-- Exercise inputs follows --

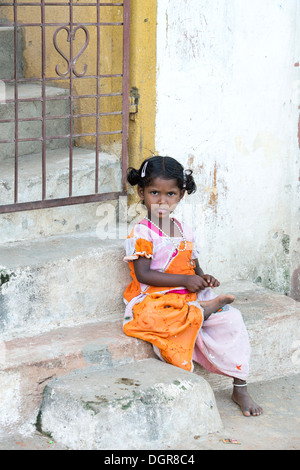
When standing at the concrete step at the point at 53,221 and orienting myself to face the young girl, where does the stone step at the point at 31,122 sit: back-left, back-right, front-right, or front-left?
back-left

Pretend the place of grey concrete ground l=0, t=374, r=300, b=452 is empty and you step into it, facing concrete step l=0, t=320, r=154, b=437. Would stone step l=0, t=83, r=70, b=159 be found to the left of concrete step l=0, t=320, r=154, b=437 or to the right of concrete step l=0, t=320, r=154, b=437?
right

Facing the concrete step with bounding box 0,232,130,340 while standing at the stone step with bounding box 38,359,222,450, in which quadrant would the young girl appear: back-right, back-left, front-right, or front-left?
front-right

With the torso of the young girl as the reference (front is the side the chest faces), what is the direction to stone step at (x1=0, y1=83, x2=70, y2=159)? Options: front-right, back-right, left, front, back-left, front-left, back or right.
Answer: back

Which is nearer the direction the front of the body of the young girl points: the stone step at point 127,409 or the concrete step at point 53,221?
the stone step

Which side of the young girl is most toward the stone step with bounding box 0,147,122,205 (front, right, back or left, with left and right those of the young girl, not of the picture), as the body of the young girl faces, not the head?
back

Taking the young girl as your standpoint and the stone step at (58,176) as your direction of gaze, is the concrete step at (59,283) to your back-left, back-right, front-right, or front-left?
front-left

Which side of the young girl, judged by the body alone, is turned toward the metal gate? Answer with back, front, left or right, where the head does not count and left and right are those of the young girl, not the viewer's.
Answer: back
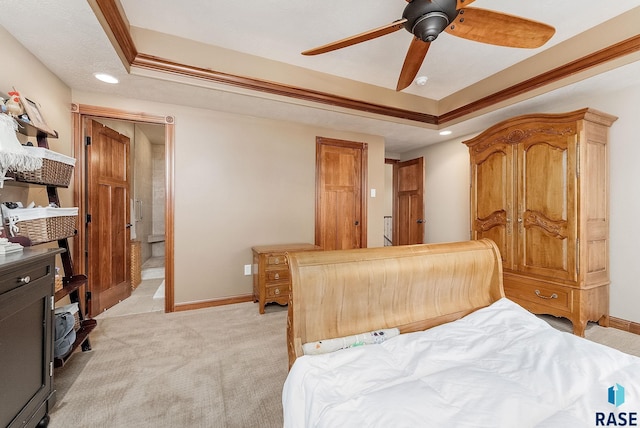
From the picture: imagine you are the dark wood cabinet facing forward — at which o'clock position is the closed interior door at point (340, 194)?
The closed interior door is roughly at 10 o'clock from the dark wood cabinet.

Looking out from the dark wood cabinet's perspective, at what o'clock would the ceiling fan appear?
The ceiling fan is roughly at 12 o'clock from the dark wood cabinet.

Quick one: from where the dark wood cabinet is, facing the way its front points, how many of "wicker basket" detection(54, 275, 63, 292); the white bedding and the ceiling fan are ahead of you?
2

-- Exercise inputs concluded --
-- Exercise inputs follows --

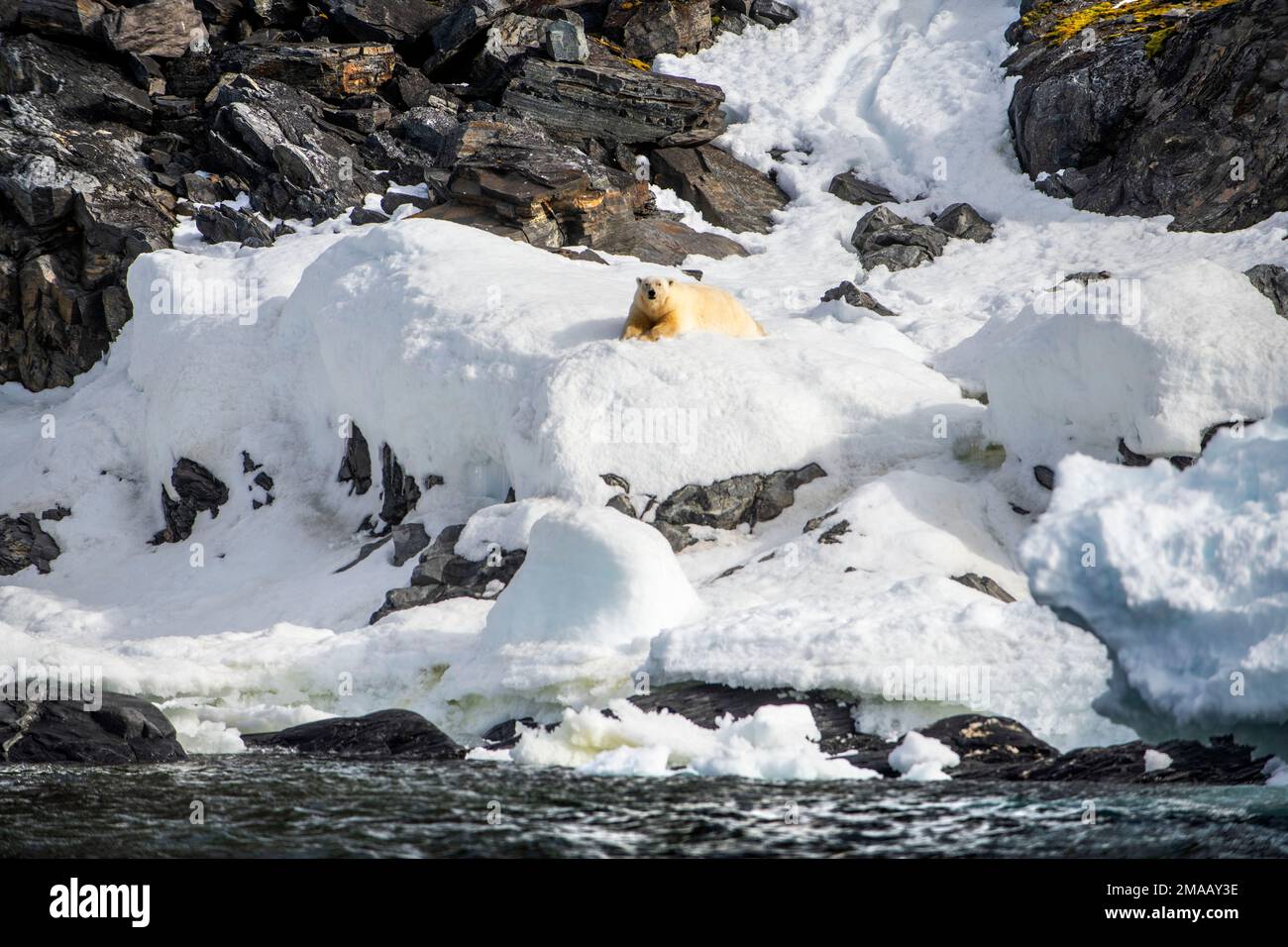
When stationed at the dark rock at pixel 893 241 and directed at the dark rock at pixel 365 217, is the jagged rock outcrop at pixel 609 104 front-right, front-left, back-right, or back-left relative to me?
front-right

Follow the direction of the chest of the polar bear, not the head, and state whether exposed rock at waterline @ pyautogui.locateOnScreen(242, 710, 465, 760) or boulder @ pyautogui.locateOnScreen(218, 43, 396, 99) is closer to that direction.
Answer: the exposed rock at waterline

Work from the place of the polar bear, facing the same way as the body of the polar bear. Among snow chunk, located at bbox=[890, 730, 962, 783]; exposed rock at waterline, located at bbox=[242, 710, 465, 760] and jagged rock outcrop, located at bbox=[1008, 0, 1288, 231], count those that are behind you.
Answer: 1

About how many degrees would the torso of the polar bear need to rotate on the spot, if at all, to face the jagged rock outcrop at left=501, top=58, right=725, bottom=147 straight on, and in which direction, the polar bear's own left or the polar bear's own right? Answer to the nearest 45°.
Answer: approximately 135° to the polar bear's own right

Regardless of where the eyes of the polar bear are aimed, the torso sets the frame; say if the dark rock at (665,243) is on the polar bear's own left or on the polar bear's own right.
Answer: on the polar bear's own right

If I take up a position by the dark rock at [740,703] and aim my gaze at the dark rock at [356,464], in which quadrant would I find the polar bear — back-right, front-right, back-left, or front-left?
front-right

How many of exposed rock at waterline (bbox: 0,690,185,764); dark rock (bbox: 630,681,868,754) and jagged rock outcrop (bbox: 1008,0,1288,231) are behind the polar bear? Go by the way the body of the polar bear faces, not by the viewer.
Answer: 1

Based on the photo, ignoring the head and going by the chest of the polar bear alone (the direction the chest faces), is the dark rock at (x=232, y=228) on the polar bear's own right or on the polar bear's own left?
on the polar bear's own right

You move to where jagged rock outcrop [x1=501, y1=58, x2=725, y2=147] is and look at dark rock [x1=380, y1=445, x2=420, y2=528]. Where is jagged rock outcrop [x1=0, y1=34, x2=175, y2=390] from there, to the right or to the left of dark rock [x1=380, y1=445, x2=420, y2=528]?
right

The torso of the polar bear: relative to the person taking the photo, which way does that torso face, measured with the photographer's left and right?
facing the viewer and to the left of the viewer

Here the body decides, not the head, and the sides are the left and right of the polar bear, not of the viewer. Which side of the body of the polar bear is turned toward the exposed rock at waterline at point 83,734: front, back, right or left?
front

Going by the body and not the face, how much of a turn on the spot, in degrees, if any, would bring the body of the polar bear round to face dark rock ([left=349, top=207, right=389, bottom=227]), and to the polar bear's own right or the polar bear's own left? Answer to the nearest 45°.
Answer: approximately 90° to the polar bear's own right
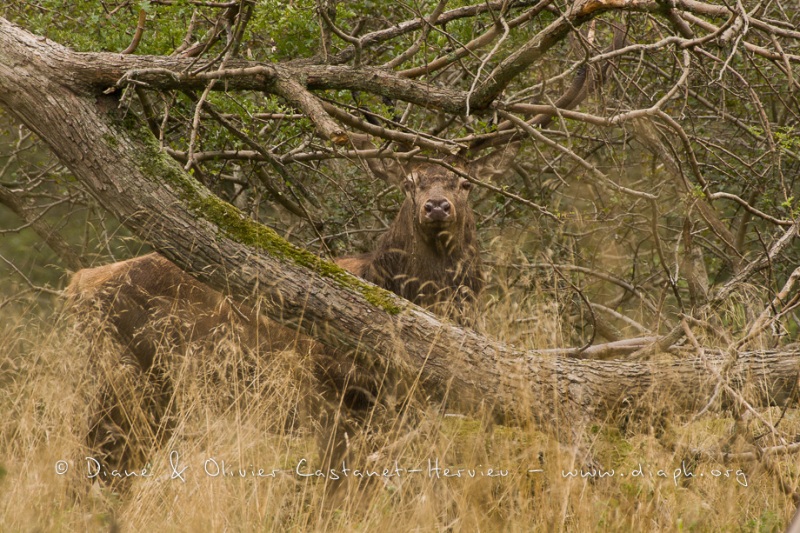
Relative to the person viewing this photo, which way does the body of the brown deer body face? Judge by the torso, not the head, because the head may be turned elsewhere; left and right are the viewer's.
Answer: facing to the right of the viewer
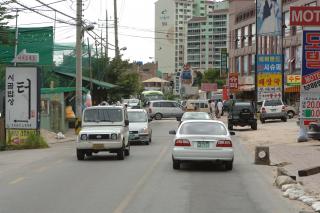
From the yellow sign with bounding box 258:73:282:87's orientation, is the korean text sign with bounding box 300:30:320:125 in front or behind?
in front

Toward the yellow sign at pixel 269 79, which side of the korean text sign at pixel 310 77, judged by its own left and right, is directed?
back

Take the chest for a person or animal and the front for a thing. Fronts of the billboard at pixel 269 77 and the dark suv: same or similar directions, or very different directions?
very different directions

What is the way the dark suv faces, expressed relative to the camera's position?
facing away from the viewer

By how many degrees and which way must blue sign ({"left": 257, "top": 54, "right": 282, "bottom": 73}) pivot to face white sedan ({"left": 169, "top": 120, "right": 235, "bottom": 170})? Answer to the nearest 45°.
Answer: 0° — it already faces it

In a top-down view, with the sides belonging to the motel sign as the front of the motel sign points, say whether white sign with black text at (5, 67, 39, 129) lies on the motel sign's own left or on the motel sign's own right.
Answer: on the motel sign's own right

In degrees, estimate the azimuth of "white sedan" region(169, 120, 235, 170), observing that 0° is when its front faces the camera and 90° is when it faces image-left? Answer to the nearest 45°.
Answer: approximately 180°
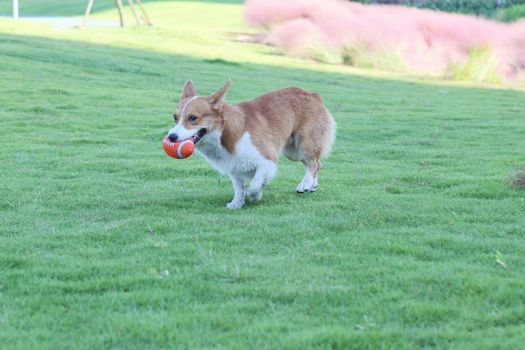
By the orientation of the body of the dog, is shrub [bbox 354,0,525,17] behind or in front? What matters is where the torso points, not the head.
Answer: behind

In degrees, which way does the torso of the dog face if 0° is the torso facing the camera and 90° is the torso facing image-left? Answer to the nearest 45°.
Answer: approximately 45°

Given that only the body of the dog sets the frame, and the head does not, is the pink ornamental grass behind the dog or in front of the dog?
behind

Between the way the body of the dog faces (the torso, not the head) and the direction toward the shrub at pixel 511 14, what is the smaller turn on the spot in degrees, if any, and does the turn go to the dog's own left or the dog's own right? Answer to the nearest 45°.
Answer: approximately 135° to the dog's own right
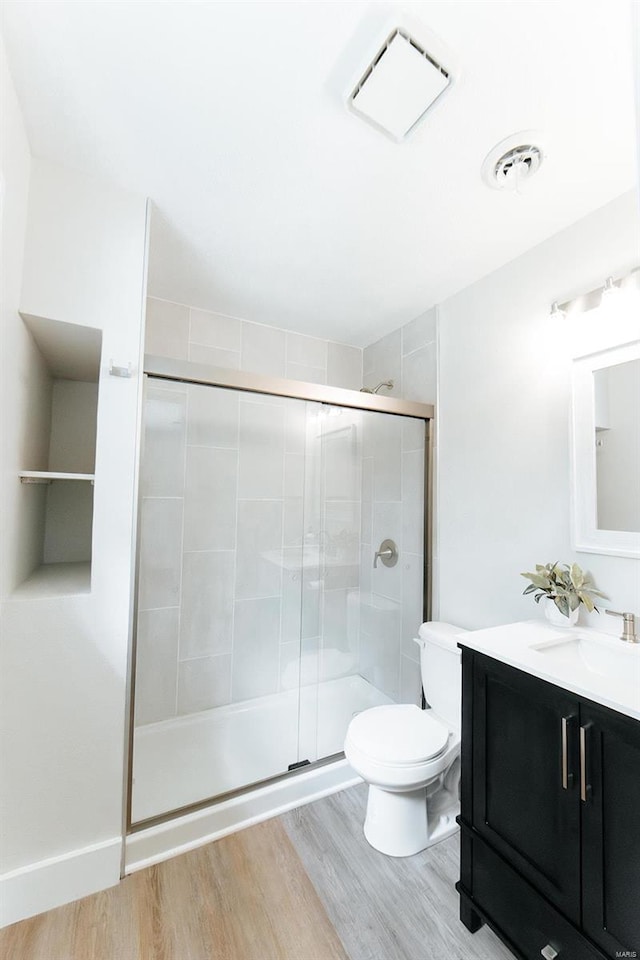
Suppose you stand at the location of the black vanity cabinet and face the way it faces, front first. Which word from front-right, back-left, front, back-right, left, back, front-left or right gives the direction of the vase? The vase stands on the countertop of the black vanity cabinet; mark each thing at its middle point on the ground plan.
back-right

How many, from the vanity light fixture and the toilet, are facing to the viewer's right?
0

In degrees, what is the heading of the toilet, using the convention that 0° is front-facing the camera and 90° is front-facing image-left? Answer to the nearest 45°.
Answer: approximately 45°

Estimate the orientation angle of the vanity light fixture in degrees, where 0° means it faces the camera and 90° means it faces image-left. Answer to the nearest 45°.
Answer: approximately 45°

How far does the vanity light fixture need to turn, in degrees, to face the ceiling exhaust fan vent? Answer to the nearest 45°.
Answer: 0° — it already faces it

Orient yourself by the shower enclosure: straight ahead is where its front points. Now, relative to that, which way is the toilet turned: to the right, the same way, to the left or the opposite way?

-- Exercise inputs concluded --

* _To do_:
Copy out the rows from the one containing "From the picture: imagine" down to the one containing "The closed interior door is", both included, character for character.

* _Finished task_:
From the picture: imagine you are the dark wood cabinet facing forward — at which o'clock position is the closed interior door at point (340, 194)?
The closed interior door is roughly at 10 o'clock from the dark wood cabinet.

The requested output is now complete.